The air must be fresh in Aspen, and in Santa Fe as well. Something out West has given Aspen Santa Fe Ballet remarkable brio. Directed by Tom Mossbrucker and Jean-Philippe Malaty, this company of twelve spirited dancers has a diverse and somewhat offbeat repertory, and it's managed to thrive in two home towns, succeeding in the sort of dual-city scheme that has defeated other companies with similar ambitions (remember Cleveland/San Jose, Cincinnati/New Orleans, Philadelphia/Milwaukee?).

The dancers brought a sense of adventure to every ballet they showed in this engagement, which they dedicated to the memory of Clive Barnes. Most of their works celebrated energy, and it was exciting to seem them danced with abandon. Yet the most stimulating piece was not a virtuoso display, although it was a ballet about being on display.

Chameleon by Itzik Galili Photo by Rosalie O'Connor.

In Itzik Galili's "Chameleon," five women sat in a row of chairs facing downstage, knees quivering nervously as the curtain rose. Then they displayed themselves in various emotional states. They sometimes preened, as if gazing into mirrors. They might have been fashion models. Or, perhaps, they were trying to attract the attention of an employer, a casting director, or a potential date. Or maybe they were amusing themselves by contemplating their own chameleon-like self-images, for they made funny and grotesque faces. But they also occasionally appeared panic-stricken. And as we in the audience beheld their changes, we became voyeurs of these characters deftly portrayed by Lauren Alzamora, Katie Dehler, Samantha Klanac, Elizabeth Martinez, and Emily Proctor.

Galili made the women amusing. But as they kept posing to quiet music by John Cage, their actions grew poignant as well as comic, and Galili implied that we are all obsessed with the way we appear both to others and to ourselves. "How do we look?" these women seemed perpetually to be asking, as if dreading to lose self-confidence. And before the ballet ended, we in the audience may have wanted to assure them, "You look perfectly fine, my dears."

High energy dominated the other ballets. Given the extraordinary athleticism of today's dancers, energy, for better or worse, has become the theme of many, perhaps too many, ballets.

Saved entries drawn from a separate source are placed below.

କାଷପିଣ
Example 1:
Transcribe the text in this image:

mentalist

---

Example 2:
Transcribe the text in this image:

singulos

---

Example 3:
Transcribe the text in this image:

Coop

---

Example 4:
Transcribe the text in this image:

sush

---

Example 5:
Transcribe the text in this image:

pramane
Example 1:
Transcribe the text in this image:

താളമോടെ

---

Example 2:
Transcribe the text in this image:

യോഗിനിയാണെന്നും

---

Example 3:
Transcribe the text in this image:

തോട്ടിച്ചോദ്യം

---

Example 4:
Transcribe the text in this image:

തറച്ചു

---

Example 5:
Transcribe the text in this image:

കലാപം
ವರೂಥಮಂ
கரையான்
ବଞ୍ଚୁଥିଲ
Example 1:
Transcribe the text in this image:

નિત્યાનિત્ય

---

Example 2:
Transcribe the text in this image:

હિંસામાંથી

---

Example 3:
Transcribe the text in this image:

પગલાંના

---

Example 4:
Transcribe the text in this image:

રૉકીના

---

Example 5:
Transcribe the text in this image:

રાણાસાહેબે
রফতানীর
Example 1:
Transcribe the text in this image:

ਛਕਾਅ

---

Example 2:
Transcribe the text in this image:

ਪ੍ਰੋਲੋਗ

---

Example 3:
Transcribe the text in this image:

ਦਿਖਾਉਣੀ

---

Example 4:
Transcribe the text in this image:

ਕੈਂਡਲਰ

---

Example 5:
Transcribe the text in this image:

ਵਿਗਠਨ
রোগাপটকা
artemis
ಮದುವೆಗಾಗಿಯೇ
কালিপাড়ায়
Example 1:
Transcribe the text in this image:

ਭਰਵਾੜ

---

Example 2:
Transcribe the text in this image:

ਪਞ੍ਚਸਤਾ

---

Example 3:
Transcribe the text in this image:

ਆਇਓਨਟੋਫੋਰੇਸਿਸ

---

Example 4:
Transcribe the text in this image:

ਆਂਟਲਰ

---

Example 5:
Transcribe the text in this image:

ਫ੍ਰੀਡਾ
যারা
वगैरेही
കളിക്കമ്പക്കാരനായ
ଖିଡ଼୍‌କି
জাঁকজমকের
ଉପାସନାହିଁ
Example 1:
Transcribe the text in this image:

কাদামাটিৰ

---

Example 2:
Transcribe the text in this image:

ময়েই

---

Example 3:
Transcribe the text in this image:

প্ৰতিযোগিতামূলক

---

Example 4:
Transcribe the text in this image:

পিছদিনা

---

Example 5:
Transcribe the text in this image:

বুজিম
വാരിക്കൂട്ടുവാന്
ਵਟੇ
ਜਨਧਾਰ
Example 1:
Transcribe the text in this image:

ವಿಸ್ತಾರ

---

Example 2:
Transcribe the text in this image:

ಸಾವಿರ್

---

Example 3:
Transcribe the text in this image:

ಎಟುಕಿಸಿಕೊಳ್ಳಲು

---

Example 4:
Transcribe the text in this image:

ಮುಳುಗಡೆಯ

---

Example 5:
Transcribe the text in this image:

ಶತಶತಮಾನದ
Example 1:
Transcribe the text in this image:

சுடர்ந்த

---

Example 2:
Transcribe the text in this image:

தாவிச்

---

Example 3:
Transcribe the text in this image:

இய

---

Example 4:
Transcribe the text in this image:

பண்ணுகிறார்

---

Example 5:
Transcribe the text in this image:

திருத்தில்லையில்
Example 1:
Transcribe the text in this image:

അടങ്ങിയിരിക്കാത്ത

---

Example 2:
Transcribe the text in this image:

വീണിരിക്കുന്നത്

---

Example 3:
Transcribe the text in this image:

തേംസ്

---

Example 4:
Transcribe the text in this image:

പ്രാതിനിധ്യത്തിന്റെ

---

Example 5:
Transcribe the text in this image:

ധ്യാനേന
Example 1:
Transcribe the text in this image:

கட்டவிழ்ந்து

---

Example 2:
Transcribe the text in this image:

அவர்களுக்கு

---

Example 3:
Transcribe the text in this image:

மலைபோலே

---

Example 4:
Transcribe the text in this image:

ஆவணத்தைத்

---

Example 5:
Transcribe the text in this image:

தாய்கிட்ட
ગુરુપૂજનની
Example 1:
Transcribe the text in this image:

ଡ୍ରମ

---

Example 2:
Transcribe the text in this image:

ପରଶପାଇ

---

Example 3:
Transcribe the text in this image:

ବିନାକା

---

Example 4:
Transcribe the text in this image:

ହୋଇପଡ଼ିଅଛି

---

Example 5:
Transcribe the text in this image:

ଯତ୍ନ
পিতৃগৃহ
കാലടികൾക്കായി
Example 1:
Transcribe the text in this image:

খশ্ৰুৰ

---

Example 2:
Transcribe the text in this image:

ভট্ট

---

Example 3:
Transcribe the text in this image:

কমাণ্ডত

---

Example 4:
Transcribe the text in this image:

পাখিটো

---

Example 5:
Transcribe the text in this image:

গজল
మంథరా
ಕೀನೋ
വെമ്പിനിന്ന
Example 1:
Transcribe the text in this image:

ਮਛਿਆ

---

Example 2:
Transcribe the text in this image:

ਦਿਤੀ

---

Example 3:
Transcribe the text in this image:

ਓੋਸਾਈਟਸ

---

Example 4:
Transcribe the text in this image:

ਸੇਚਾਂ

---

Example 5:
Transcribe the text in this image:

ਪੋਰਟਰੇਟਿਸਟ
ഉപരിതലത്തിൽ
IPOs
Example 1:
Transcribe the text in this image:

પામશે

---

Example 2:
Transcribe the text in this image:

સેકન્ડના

William Forsythe's "Slingerland Pas de Deux," to music by Gavin Bryars, began by looking as if it might be a traditional pas de deux. But it soon became more than that, for Katherine Eberle and Sam Chittenden emphasized Forsythe's contrasts between harmony and tension, pushing and pulling at each other, not in a spirit of aggressive competition, but to suggest an interplay of strong forces.

Chameleon by Itzik Galili. Photo by Rosalie O'Connor.

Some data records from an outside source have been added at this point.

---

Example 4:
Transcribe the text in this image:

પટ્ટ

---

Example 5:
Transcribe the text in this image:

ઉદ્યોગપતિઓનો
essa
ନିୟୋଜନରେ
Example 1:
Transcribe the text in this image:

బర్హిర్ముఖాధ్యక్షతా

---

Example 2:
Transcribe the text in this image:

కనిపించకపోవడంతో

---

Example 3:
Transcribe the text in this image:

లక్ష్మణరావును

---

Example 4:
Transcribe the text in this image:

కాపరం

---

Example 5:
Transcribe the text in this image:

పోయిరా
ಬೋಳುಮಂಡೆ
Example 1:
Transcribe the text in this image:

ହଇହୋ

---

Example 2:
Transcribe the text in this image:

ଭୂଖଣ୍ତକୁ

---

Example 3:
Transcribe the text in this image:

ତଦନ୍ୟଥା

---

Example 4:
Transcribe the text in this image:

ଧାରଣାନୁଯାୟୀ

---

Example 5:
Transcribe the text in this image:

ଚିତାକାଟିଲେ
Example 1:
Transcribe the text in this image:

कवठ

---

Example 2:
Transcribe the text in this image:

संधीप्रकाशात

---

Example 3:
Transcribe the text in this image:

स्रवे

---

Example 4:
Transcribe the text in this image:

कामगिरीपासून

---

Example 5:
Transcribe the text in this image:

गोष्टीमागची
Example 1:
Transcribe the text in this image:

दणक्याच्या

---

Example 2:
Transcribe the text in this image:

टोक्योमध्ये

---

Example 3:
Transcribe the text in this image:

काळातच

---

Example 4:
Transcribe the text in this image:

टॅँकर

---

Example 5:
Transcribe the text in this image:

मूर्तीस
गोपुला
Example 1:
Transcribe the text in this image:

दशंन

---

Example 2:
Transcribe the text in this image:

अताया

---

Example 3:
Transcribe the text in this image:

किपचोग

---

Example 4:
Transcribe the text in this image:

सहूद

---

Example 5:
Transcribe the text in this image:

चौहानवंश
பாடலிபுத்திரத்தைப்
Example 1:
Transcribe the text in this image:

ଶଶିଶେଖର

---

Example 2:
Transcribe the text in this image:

Helen Pickett, who has worked with Forsythe in Frankfurt, contributed "Petal," in which four couples kept regrouping to music by Philip Glass and Thomas Montgomery Newman, kicking briskly and letting their arms thrust into space. There was a great sense of outwardness about "Petal," and its finale sent dancers running off, perhaps into new worlds. The production was visually enhanced by its set of white walls which, thanks to Todd Elmer's lighting, kept changing gorgeously flamboyant shades of yellow, orange, red, and pink. "Petal" flowered.

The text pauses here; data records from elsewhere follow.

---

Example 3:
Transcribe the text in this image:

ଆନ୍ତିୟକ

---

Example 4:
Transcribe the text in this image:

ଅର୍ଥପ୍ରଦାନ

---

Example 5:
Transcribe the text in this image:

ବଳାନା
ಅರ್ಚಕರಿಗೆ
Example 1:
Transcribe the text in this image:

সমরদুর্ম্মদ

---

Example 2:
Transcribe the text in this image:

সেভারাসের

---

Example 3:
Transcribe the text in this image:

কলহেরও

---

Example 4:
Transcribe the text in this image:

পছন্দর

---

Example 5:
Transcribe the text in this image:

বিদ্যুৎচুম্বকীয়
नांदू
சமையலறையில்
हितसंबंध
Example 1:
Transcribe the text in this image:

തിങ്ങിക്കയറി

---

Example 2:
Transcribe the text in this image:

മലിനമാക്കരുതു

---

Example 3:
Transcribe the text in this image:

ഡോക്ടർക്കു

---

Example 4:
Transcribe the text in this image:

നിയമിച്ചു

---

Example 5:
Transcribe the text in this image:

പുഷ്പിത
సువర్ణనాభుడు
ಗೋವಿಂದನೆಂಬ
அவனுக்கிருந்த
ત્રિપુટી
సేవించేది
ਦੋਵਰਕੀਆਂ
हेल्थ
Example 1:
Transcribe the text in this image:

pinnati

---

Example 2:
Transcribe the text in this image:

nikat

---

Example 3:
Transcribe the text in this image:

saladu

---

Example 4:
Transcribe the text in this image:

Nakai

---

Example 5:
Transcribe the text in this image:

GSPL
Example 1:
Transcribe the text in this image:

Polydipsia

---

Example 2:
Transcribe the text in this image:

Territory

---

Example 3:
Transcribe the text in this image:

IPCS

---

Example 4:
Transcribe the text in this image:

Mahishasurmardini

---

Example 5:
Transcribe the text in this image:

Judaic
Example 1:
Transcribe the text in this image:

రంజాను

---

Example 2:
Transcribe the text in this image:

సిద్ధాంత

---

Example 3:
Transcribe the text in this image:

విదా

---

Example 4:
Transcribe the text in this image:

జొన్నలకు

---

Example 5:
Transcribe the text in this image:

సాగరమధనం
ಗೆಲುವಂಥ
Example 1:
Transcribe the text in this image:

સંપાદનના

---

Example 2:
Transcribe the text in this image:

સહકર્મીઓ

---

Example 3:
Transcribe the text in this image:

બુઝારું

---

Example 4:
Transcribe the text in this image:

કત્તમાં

One of today's most controversial energy specialists is Jorma Elo, notorious for shattering and pulverizing classical steps. He did it again in "1st Flash," to his own taped splintering of parts of the Sibelius violin concerto. Elo's athletic choreography often arouses groans of annoyance as well as gasps of amazement. Here, his taxing steps appeared to be dismantling his dancers' skeletons, scattering bones and limbs hither and thither.

Elo can possibly cite artistic precedents for his procedures. So he's pinching, twisting,. and tweaking classicism? All sorts of choreographers do that, including Forsythe. So he lets music and dance be apparently unrelated? Why, that's nothing new: consider what Merce Cunningham has been doing for decades. But Elo suggests no rationale for his disjunctions, and his phrases form and disintegrate so relentlessly that watching them grows tiresome. "1st Flash" made its dancers unattractively jittery, as if overdosing on choreographic caffeine.

Fortunately, the energy in Aspen Santa Fe's other offerings proved more invigorating, and Galili's piece suggested that the dancers had lyrical, comic, and dramatic gifts worth further development.